Suzy Kim, assistant professor of history at Emerson College in Boston, Mass., will visit the Marian Miner Cook Athenaeum on Monday, March 8 to discuss "The Woman Question: Making of North Korea Women as Revolutionary Mothers (1945-1950)." The event, open to all, will be held in Parents Dining Room and begins at 6:45 p.m.
Situating the North Korean woman question' within the historical context of debates about women's liberation during the first half of the 20th century, Kim's research explores how North Korea dealt with the issue of women's liberation in the revolutionary "liberated space" of the immediate post-colonial period (1945-1950).

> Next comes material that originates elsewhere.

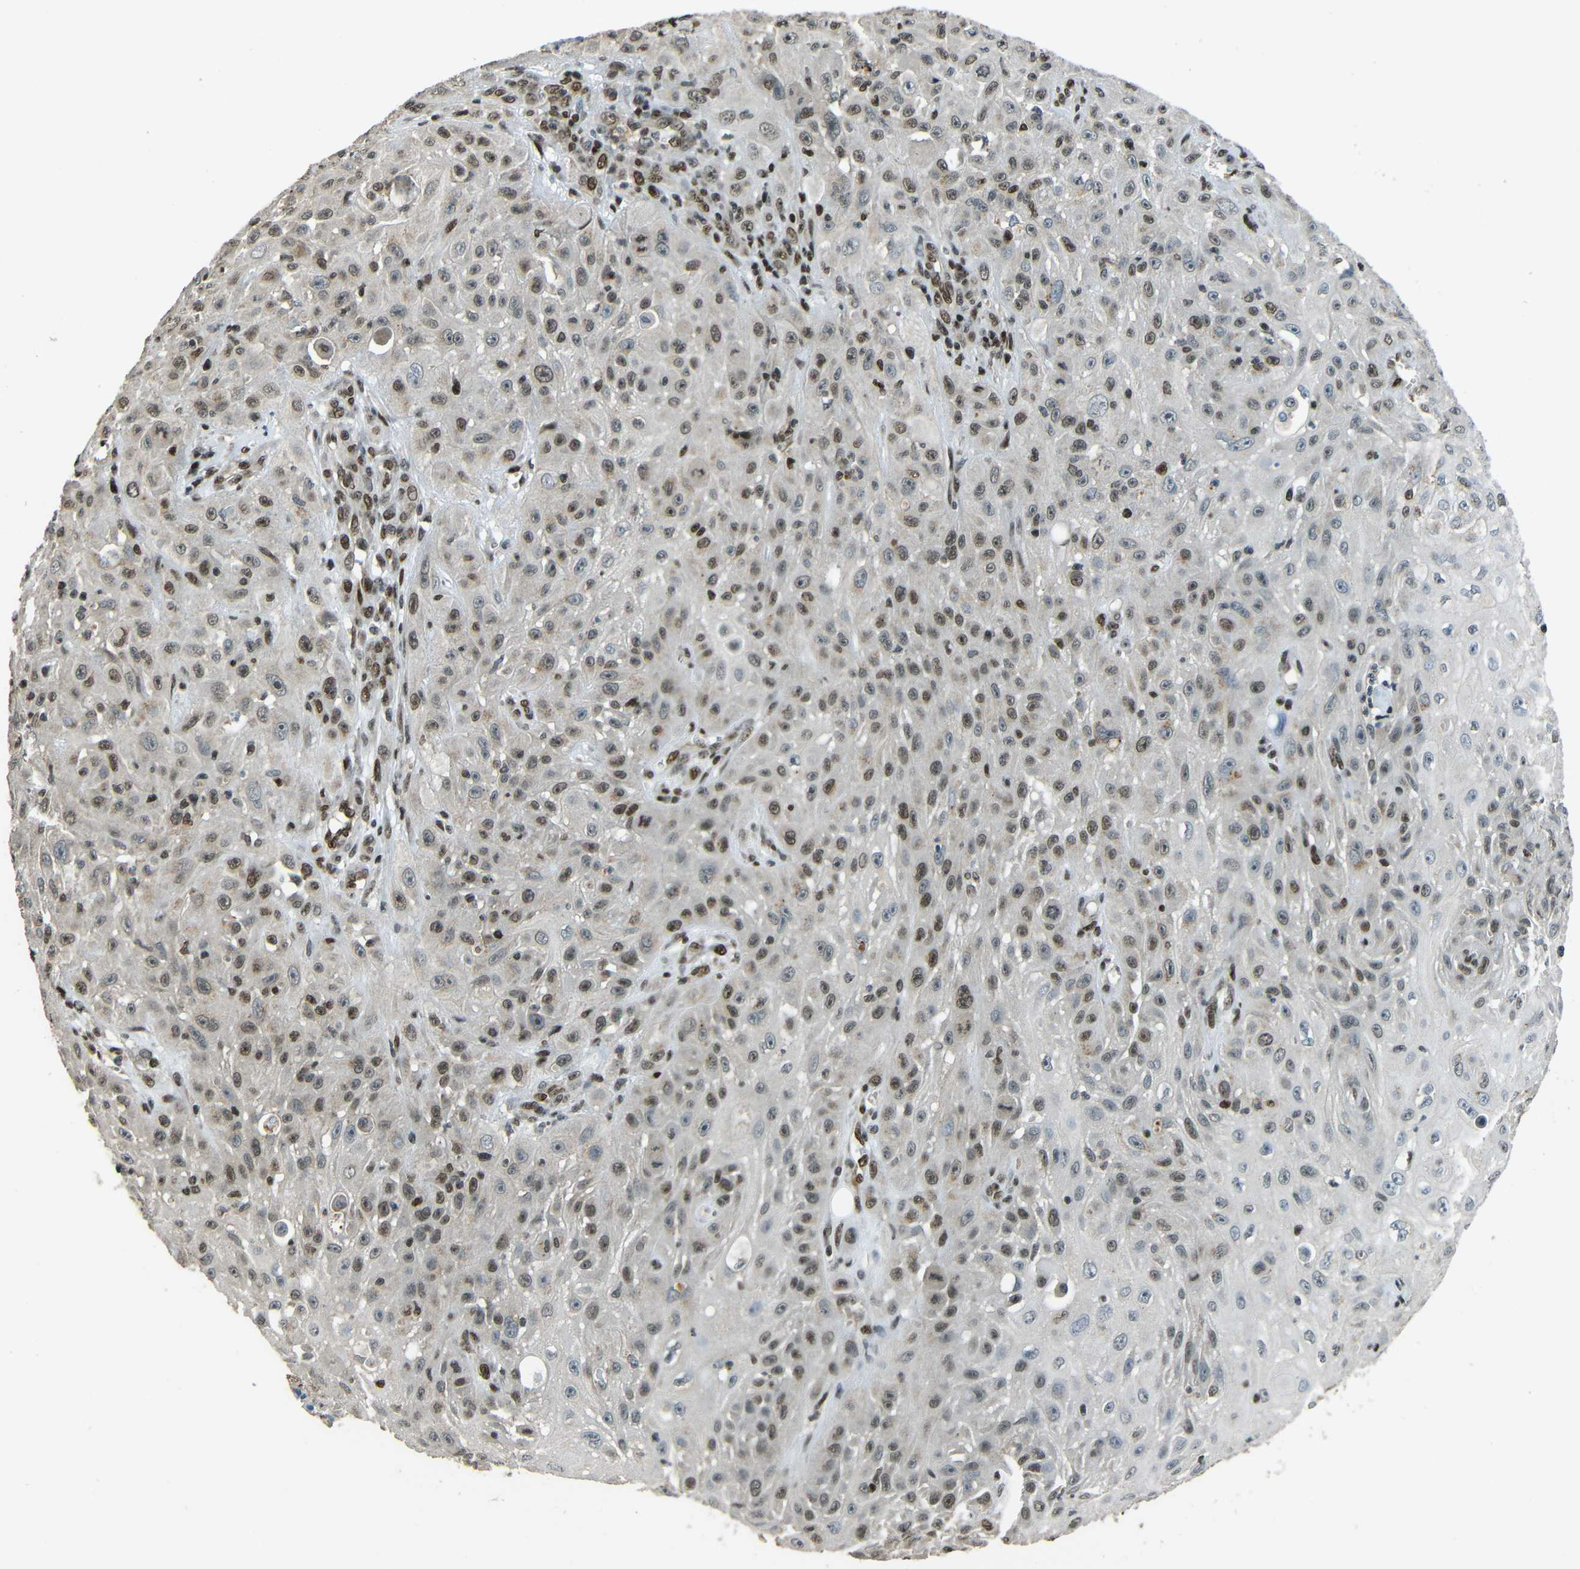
{"staining": {"intensity": "weak", "quantity": "25%-75%", "location": "nuclear"}, "tissue": "skin cancer", "cell_type": "Tumor cells", "image_type": "cancer", "snomed": [{"axis": "morphology", "description": "Squamous cell carcinoma, NOS"}, {"axis": "topography", "description": "Skin"}], "caption": "Immunohistochemistry (IHC) staining of skin cancer (squamous cell carcinoma), which demonstrates low levels of weak nuclear positivity in approximately 25%-75% of tumor cells indicating weak nuclear protein positivity. The staining was performed using DAB (brown) for protein detection and nuclei were counterstained in hematoxylin (blue).", "gene": "PSIP1", "patient": {"sex": "male", "age": 75}}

North Korean women obtained strong institutional support for political and economic participation through mass mobilization, empowering them to go beyond traditional boundaries, and yet they were also constrained in their freedom to create their own visions of female revolutionary subjectivity.
Consequently, Kim asserts, the figure of revolutionary mother' became the quintessential icon of female subjectivity in post-liberation North Korea, melding the old and the new. Her research focuses on the role of women in the North Korean Revolution, and how they may have been constrained by colonial legacies by looking at Chos?n Y?s?ng, the only women's journal published in North Korea after liberation.
Prior to joining Emerson, Kim previously taught at Oberlin and Boston colleges, and received her Ph.D. in Korean History at the University of Chicago. Her research interests include gender studies, oral history, and social theory.